■ Directions for this task:
Could you copy exactly the lines below from the one with "address and this" to the one with "bowel. This helps to soften the stools and", inclusive, leaving out any pictures?

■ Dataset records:
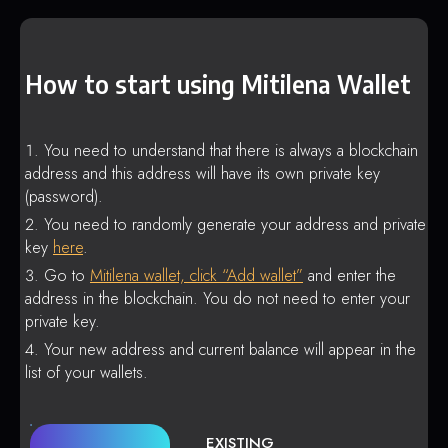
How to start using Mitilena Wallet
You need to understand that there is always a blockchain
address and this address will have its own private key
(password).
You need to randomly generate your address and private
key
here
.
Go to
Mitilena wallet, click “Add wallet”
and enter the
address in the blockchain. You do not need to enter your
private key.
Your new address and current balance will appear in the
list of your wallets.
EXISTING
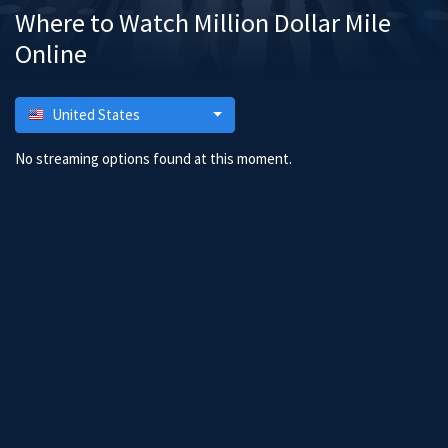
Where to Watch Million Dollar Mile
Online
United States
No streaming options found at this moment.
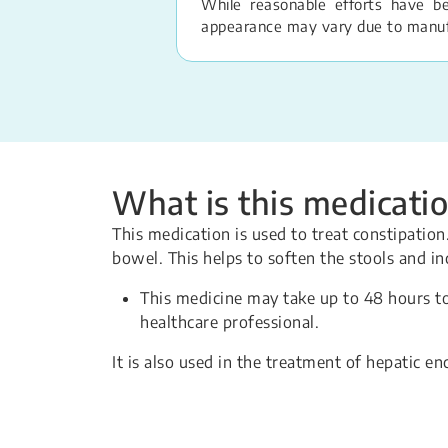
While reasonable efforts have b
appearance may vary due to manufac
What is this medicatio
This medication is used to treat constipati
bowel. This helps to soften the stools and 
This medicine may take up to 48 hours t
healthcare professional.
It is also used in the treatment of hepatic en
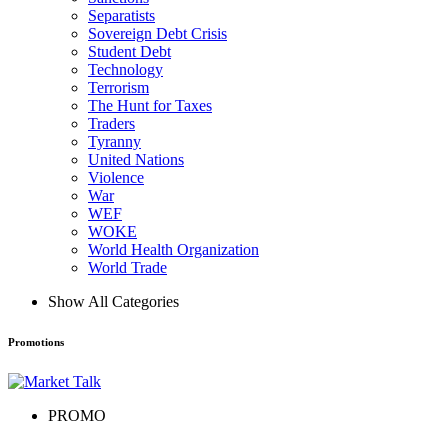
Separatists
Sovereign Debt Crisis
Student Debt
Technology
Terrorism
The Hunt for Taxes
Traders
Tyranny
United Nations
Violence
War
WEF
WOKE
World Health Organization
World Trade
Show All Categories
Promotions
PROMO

■ Solution for this problem:
address and this address will have its own private key
(password).
You need to randomly generate your address and private
key
here
.
Go to
Mitilena wallet, click “Add wallet”
and enter the
address in the blockchain. You do not need to enter your
private key.
Your new address and current balance will appear in the
list of your wallets.
EXISTING
Where to Watch Million Dollar Mile
Online
United States
No streaming options found at this moment.
While reasonable efforts have b
appearance may vary due to manufac
What is this medicatio
This medication is used to treat constipati
bowel. This helps to soften the stools and 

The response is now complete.